→ PASSAGE SHOWN:
==============================

To properly understand this passage, you need to know that there is a book called The Supply Side Revolution: An Insider's Account of Policymaking in Washington written by Reagan-era Treasury Assistant Secretary Paul Craig Roberts. William Niskanen wants to rip the (to him honorable) label of "supply-sider" away from Roberts, Wanniski, Laffer, and company.
The second ideological police action comes from CEA Chair-Designate Greg Mankiw. Mankiw wrote, in the first edition of his Principles of Economics textbook:
An example of fad economics occurred in 1980, when a small group of economists advised Presidential candidate, Ronald Reagan, that an across-the-board cut in income tax rates would raise tax revenue. They argued that if people could keep a higher fraction of their income, people would work harder to earn more income. Even though tax rates would be lower, income would rise by so much, they claimed, that tax revenues would rise. Almost all professional economists, including most of those who supported Reagan's proposal to cut taxes, viewed this outcome as far too optimistic. Lower tax rates might encourage people to work harder and this extra effort would offset the direct effects of lower tax rates to some extent, but there was no credible evidence that work effort would rise by enough to cause tax revenues to rise in the face of lower tax rates....
Nonetheless, the argument was appealing to Reagan, and it shaped the 1980 Presidential campaign and the economic policies of the 1980s....
People on fad diets put their health at risk but rarely achieve the permanent weight loss they desire. Similarly, when politicians rely on the advice of charlatans and cranks, they rarely get the desirable results they anticipate. After Reagan's election, Congress passed the cut in tax rates that Reagan advocated, but the tax cut did not cause tax revenues to rise....
Mankiw is here trying to boost the standing of Ph.D. economists at the expense of those without Ph.D.'s who claim the mantle. He is trying to show his students that the mainstream of economics--in which Greg swims--has important pieces of knowledge that are worth heeding, and that others like presidents ignore at their peril. For Mankiw, supply-siders are people who let their ideology confuse them so they fail to distinguish between what is true and what they wish were true. The label is dishonorable: something to be avoided and thrown off, rather than something to be grasped.
The third ideological police action comes from Stephen Moore, who accuses Greg Mankiw of "indoctrinating young economists with wrongheaded thinking about supply-side economics..." He urges the replacement of Greg Mankiw as CEA Chair-Designate by David Malpass or Brian Wesbury or Richard Vedder. Moore's goals appear to be twofold: First, to enshrine the reputation of Ronald Reagan. Second, to assert that supply-side economists--among whom Moore counts himself--never held the views that Mankiw attributes to "cranks and charlatans."
Yet a fourth is being carried out by Bruce Bartlett, in a Town Hall column not yet up on the web: He writes that "Of course, no one ever said such a thing" as that tax rates could be cut with no loss of revenue. "I have thoroughly researched this matter and found no evidence that any economist working for the Reagan Administration ever said that..."
To pick your way through this tangled intellectual landscape, you need to hold on tight to a couple of things. First, "supply-side" and "economist" are both contested terms. They mean different things to different people Second, there were at least four different groups who have some claim to having been the real supply-siders in the early 1990s:
The people--think of Jude Wanniski, Arthur Laffer, Jack Kemp, et cetera--who appear to have believed that the United States was on the far side of the Laffer Curve, and that tax rate cuts would genuinely increase tax revenues over what they would have been otherwise.

==============================

→ DATA EXTRACT:

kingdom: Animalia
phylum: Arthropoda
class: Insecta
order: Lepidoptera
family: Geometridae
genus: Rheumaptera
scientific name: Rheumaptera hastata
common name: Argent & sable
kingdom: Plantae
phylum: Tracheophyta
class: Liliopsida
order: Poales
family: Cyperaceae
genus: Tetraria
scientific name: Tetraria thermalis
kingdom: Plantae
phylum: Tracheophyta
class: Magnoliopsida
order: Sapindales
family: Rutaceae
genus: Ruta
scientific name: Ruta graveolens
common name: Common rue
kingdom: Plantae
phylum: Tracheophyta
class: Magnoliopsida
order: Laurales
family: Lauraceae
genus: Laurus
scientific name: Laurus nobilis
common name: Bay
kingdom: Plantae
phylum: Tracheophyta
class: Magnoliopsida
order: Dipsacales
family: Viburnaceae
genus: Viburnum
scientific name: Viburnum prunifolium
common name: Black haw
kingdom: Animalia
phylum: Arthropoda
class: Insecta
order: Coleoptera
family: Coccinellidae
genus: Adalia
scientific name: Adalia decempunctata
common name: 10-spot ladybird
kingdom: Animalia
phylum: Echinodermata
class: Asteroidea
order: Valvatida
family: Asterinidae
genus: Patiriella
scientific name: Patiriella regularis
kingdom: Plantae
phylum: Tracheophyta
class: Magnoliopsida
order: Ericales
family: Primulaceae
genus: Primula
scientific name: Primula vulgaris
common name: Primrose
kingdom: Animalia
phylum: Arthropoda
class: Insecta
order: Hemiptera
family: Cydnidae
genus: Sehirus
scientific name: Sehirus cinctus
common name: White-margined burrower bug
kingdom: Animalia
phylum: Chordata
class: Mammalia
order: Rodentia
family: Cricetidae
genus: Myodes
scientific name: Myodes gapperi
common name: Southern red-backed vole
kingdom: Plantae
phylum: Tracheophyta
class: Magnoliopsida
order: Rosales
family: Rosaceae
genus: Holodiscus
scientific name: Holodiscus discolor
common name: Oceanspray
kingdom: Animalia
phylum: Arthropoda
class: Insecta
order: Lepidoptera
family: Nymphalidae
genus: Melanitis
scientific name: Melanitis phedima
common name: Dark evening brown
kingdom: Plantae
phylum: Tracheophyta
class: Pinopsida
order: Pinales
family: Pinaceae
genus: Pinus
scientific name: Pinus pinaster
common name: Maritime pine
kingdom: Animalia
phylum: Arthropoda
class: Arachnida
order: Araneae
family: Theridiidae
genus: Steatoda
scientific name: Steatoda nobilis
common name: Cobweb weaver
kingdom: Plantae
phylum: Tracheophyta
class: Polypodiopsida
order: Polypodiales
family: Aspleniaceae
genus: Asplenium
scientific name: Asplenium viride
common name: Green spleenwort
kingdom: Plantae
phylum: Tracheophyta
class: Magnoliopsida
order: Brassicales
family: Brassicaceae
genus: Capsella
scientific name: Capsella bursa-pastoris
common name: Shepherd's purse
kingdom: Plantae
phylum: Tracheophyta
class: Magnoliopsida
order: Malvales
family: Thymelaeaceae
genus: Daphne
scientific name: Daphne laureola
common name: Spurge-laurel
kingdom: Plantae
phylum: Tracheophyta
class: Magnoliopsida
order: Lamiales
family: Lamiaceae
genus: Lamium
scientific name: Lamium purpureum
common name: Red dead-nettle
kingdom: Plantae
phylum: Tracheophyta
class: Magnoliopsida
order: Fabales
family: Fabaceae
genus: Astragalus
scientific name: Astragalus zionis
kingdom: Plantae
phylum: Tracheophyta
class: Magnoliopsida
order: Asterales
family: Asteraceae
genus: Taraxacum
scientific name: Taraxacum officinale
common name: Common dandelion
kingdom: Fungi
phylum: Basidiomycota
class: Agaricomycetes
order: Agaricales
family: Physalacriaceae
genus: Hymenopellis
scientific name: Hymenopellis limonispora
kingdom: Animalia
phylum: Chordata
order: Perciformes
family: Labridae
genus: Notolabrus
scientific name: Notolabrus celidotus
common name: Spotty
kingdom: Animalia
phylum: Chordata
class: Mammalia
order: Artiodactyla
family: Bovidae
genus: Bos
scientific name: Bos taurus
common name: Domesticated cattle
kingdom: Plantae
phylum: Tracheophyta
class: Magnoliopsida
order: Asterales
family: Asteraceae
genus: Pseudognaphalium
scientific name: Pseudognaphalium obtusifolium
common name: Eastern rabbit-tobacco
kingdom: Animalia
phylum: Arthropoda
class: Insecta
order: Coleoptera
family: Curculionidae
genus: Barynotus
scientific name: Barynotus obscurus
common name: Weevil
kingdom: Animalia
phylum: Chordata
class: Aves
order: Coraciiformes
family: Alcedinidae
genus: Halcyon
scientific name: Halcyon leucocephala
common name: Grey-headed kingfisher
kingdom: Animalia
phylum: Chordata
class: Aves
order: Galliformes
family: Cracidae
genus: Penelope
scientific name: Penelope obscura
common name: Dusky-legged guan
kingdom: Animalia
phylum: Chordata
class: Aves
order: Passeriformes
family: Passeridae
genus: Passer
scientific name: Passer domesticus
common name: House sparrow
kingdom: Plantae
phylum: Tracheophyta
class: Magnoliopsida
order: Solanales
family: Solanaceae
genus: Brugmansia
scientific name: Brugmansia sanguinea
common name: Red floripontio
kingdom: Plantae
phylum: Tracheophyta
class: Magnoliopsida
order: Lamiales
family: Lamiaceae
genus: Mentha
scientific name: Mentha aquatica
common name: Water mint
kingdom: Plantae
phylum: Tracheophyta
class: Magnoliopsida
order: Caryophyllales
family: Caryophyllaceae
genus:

==============================

→ WORK INSTRUCTIONS:
[1] Answer these about the passage on supply-side economics:
(a) Who wrote The Supply Side Revolution: An Insider's Account of Policymaking in Washington?
(b) In Mankiw's textbook example, in what year did a small group of economists advise Ronald Reagan?
(c) Whom does Stephen Moore urge to replace Greg Mankiw as CEA Chair-Designate?
[2] Write the next part of the passage on supply-side economics, starting after its last sentence.
The records have nothing to do with the passage on supply-side economics.

→ SOLVED PROBLEMS:
[1]
(a) Paul Craig Roberts
(b) 1980
(c) David Malpass, Brian Wesbury, or Richard Vedder

[2]
The people--think of Bruce Bartlett, Larry Lindsey, et cetera--who believed that at the start of the 1980s America was paying a very heavy price at the margin for its progressive tax system. They thought that properly-designed tax cuts would boost real GDP through supply-side channels by between $1 and $2 for every $1 of notional static-estimate revenues loss from the tax cut (as opposed to people like me, who guess that the number is more like $0.50).
The people--think of Public Interest editor Irving Kristol--who saw the ideas of the two groups above as convenient tools to use in trying to construct a Republican political coalition. As Kristol wrote in 1995: "The task, as I saw it, was to create a new majority, which evidently would mean a conservative majority, which came to mean, in turn, a Republican majority--so political effectiveness was the priority, not the accounting deficiencies of government." It was not that Kristol and the other neoconservatives interested in heating up the Cold War abroad and fighting Permissiveness at home believed in supply-side economics. Kristol writes of his faction's "...own rather cavalier attitude toward the budget deficit and other monetary or fiscal problems." But they thought that pretending to believe in supply-side doctrines would allow them to claim that their candidates supported (a) big tax cuts and (b) balanced budgets--and thus win them political popularity.
The people--think of Reagan-era Office of Management and Budget Director David Stockman--who were very skeptical about the ideas of the first two groups, but who saw their ideas as a convenient tool--a Trojan Horse--in (a) reducing the top income tax rate (something worth doing both on its own and as a convenient way to reward Republican political supporters) and (b) creating a large revenue shortfall that would leave the President and Congress with no alternative other than to deeply slash government spending and the social-insurance state.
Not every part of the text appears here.